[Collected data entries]
┌────────

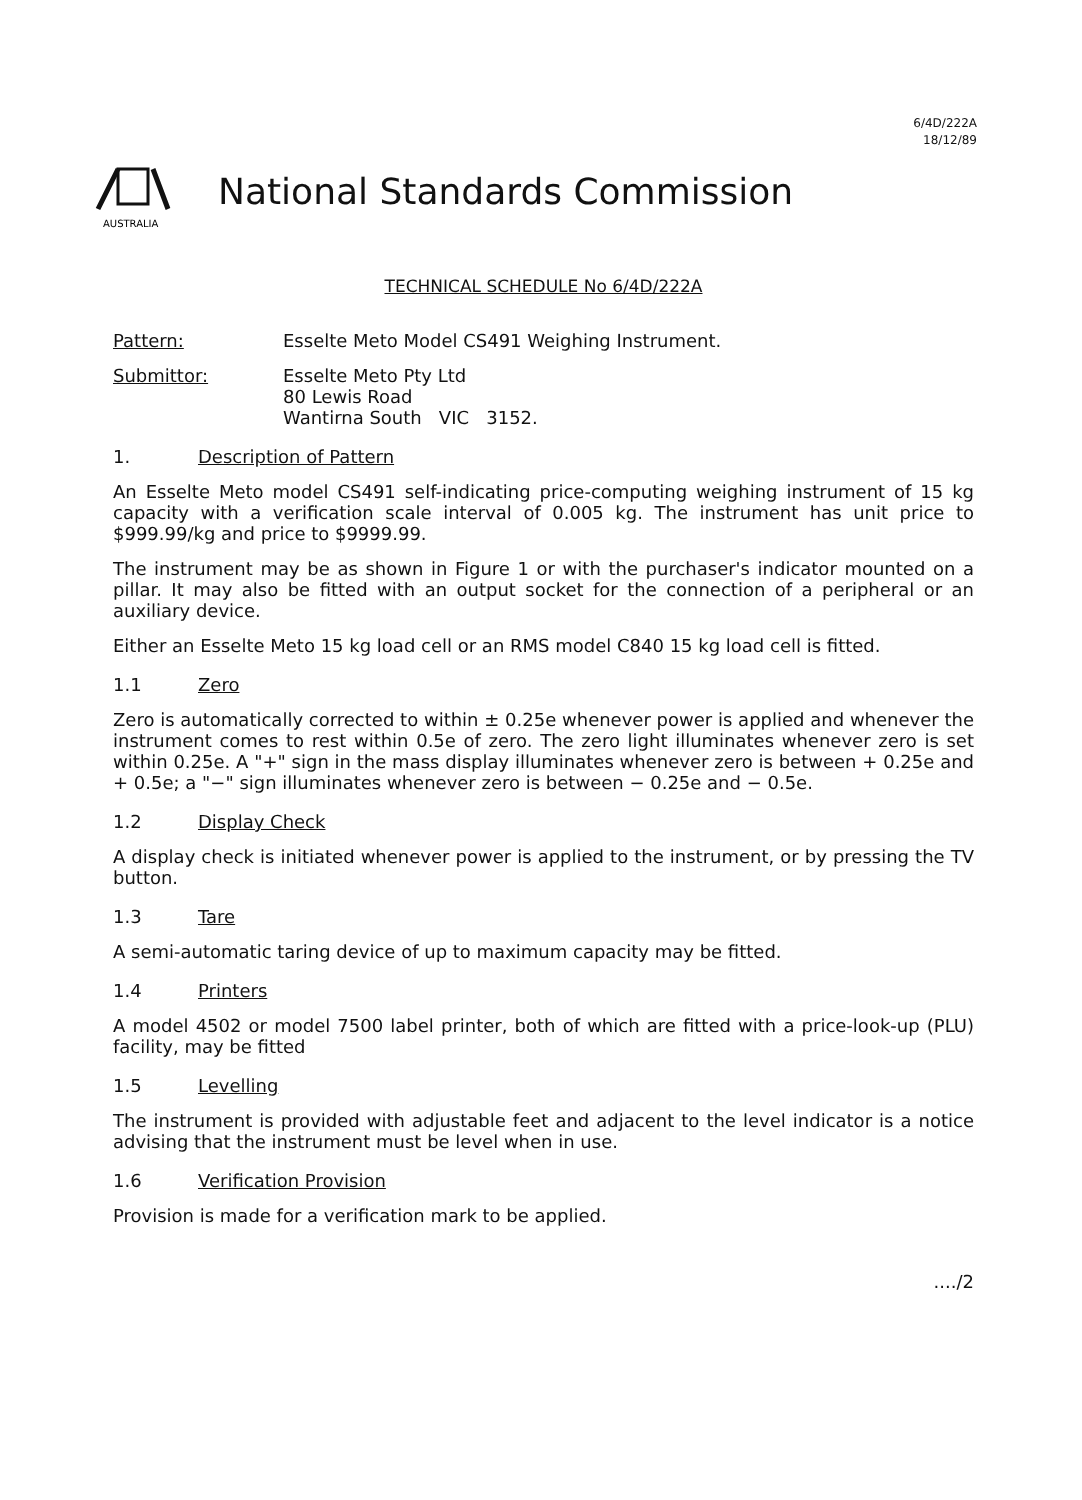6/4D/222A
18/12/89
AUSTRALIA
National Standards Commission
TECHNICAL SCHEDULE No 6/4D/222A
Pattern: Esselte Meto Model CS491 Weighing Instrument.
Submittor: Esselte Meto Pty Ltd
80 Lewis Road
Wantirna South VIC 3152.
1. Description of Pattern
An Esselte Meto model CS491 self-indicating price-computing weighing instrument of 15 kg capacity with a verification scale interval of 0.005 kg. The instrument has unit price to $999.99/kg and price to $9999.99.
The instrument may be as shown in Figure 1 or with the purchaser's indicator mounted on a pillar. It may also be fitted with an output socket for the connection of a peripheral or an auxiliary device.
Either an Esselte Meto 15 kg load cell or an RMS model C840 15 kg load cell is fitted.
1.1 Zero
Zero is automatically corrected to within ± 0.25e whenever power is applied and whenever the instrument comes to rest within 0.5e of zero. The zero light illuminates whenever zero is set within 0.25e. A "+" sign in the mass display illuminates whenever zero is between + 0.25e and + 0.5e; a "−" sign illuminates whenever zero is between − 0.25e and − 0.5e.
1.2 Display Check
A display check is initiated whenever power is applied to the instrument, or by pressing the TV button.
1.3 Tare
A semi-automatic taring device of up to maximum capacity may be fitted.
1.4 Printers
A model 4502 or model 7500 label printer, both of which are fitted with a price-look-up (PLU) facility, may be fitted
1.5 Levelling
The instrument is provided with adjustable feet and adjacent to the level indicator is a notice advising that the instrument must be level when in use.
1.6 Verification Provision
Provision is made for a verification mark to be applied.
..../2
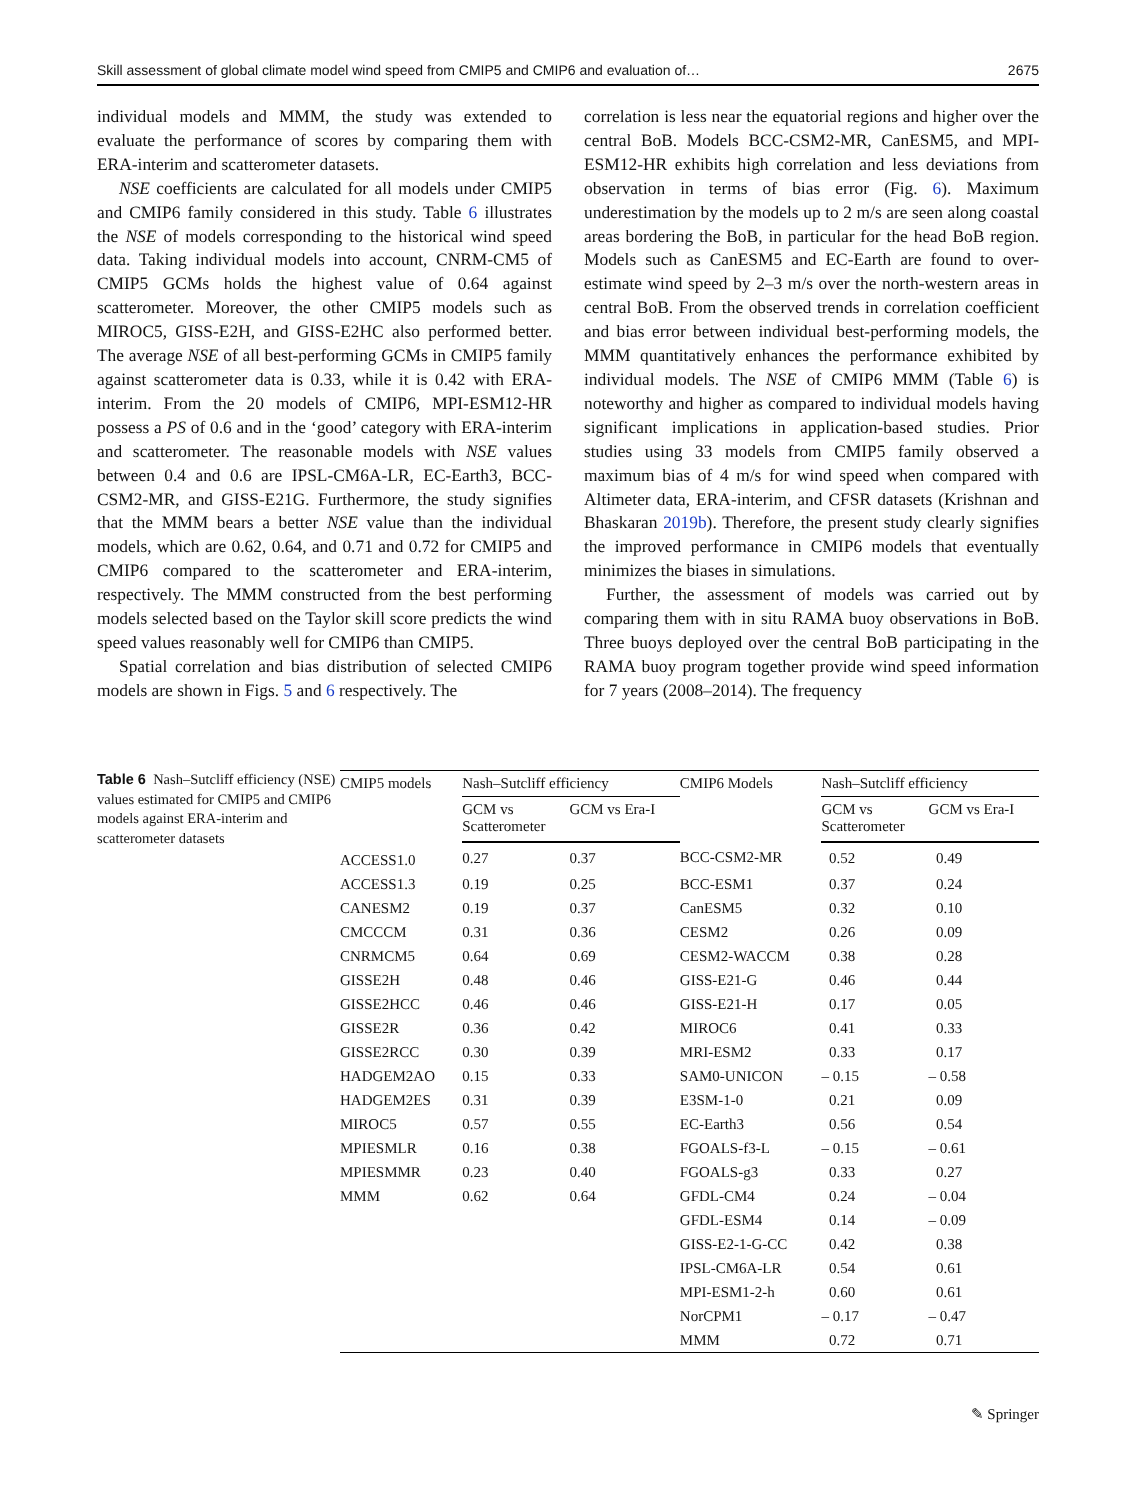Skill assessment of global climate model wind speed from CMIP5 and CMIP6 and evaluation of… 2675
individual models and MMM, the study was extended to evaluate the performance of scores by comparing them with ERA-interim and scatterometer datasets.
NSE coefficients are calculated for all models under CMIP5 and CMIP6 family considered in this study. Table 6 illustrates the NSE of models corresponding to the histori­cal wind speed data. Taking individual models into account, CNRM-CM5 of CMIP5 GCMs holds the highest value of 0.64 against scatterometer. Moreover, the other CMIP5 models such as MIROC5, GISS-E2H, and GISS-E2HC also performed better. The average NSE of all best-performing GCMs in CMIP5 family against scatterometer data is 0.33, while it is 0.42 with ERA-interim. From the 20 models of CMIP6, MPI-ESM12-HR possess a PS of 0.6 and in the ‘good’ category with ERA-interim and scatterometer. The reasonable models with NSE values between 0.4 and 0.6 are IPSL-CM6A-LR, EC-Earth3, BCC-CSM2-MR, and GISS-E21G. Furthermore, the study signifies that the MMM bears a better NSE value than the individual models, which are 0.62, 0.64, and 0.71 and 0.72 for CMIP5 and CMIP6 com­pared to the scatterometer and ERA-interim, respectively. The MMM constructed from the best performing models selected based on the Taylor skill score predicts the wind speed values reasonably well for CMIP6 than CMIP5.
Spatial correlation and bias distribution of selected CMIP6 models are shown in Figs. 5 and 6 respectively. The
correlation is less near the equatorial regions and higher over the central BoB. Models BCC-CSM2-MR, CanESM5, and MPI-ESM12-HR exhibits high correlation and less deviations from observation in terms of bias error (Fig. 6). Maximum underestimation by the models up to 2 m/s are seen along coastal areas bordering the BoB, in particular for the head BoB region. Models such as CanESM5 and EC-Earth are found to over-estimate wind speed by 2–3 m/s over the north-western areas in central BoB. From the observed trends in correlation coefficient and bias error between indi­vidual best-performing models, the MMM quantitatively enhances the performance exhibited by individual models. The NSE of CMIP6 MMM (Table 6) is noteworthy and higher as compared to individual models having significant implications in application-based studies. Prior studies using 33 models from CMIP5 family observed a maximum bias of 4 m/s for wind speed when compared with Altimeter data, ERA-interim, and CFSR datasets (Krishnan and Bhaskaran 2019b). Therefore, the present study clearly signifies the improved performance in CMIP6 models that eventually minimizes the biases in simulations.
Further, the assessment of models was carried out by comparing them with in situ RAMA buoy observations in BoB. Three buoys deployed over the central BoB partici­pating in the RAMA buoy program together provide wind speed information for 7 years (2008–2014). The frequency
Table 6 Nash–Sutcliff efficiency (NSE) values estimated for CMIP5 and CMIP6 models against ERA-interim and scatterometer datasets
| CMIP5 models | Nash–Sutcliff efficiency | | CMIP6 Models | Nash–Sutcliff efficiency | |
| --- | --- | --- | --- | --- | --- |
| | GCM vs Scatterometer | GCM vs Era-I | | GCM vs Scatterometer | GCM vs Era-I |
| ACCESS1.0 | 0.27 | 0.37 | BCC-CSM2-MR | 0.52 | 0.49 |
| ACCESS1.3 | 0.19 | 0.25 | BCC-ESM1 | 0.37 | 0.24 |
| CANESM2 | 0.19 | 0.37 | CanESM5 | 0.32 | 0.10 |
| CMCCCM | 0.31 | 0.36 | CESM2 | 0.26 | 0.09 |
| CNRMCM5 | 0.64 | 0.69 | CESM2-WACCM | 0.38 | 0.28 |
| GISSE2H | 0.48 | 0.46 | GISS-E21-G | 0.46 | 0.44 |
| GISSE2HCC | 0.46 | 0.46 | GISS-E21-H | 0.17 | 0.05 |
| GISSE2R | 0.36 | 0.42 | MIROC6 | 0.41 | 0.33 |
| GISSE2RCC | 0.30 | 0.39 | MRI-ESM2 | 0.33 | 0.17 |
| HADGEM2AO | 0.15 | 0.33 | SAM0-UNICON | – 0.15 | – 0.58 |
| HADGEM2ES | 0.31 | 0.39 | E3SM-1-0 | 0.21 | 0.09 |
| MIROC5 | 0.57 | 0.55 | EC-Earth3 | 0.56 | 0.54 |
| MPIESMLR | 0.16 | 0.38 | FGOALS-f3-L | – 0.15 | – 0.61 |
| MPIESMMR | 0.23 | 0.40 | FGOALS-g3 | 0.33 | 0.27 |
| MMM | 0.62 | 0.64 | GFDL-CM4 | 0.24 | – 0.04 |
| | | | GFDL-ESM4 | 0.14 | – 0.09 |
| | | | GISS-E2-1-G-CC | 0.42 | 0.38 |
| | | | IPSL-CM6A-LR | 0.54 | 0.61 |
| | | | MPI-ESM1-2-h | 0.60 | 0.61 |
| | | | NorCPM1 | – 0.17 | – 0.47 |
| | | | MMM | 0.72 | 0.71 |
✎ Springer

└────────

[The problem]
Your answer should be the lines above from the one containing "0.38 | 0.28 |" through the one containing "0.21 | 0.09 |", copied exactly and with both ends kept.

[Completed task]
| CNRMCM5 | 0.64 | 0.69 | CESM2-WACCM | 0.38 | 0.28 |
| GISSE2H | 0.48 | 0.46 | GISS-E21-G | 0.46 | 0.44 |
| GISSE2HCC | 0.46 | 0.46 | GISS-E21-H | 0.17 | 0.05 |
| GISSE2R | 0.36 | 0.42 | MIROC6 | 0.41 | 0.33 |
| GISSE2RCC | 0.30 | 0.39 | MRI-ESM2 | 0.33 | 0.17 |
| HADGEM2AO | 0.15 | 0.33 | SAM0-UNICON | – 0.15 | – 0.58 |
| HADGEM2ES | 0.31 | 0.39 | E3SM-1-0 | 0.21 | 0.09 |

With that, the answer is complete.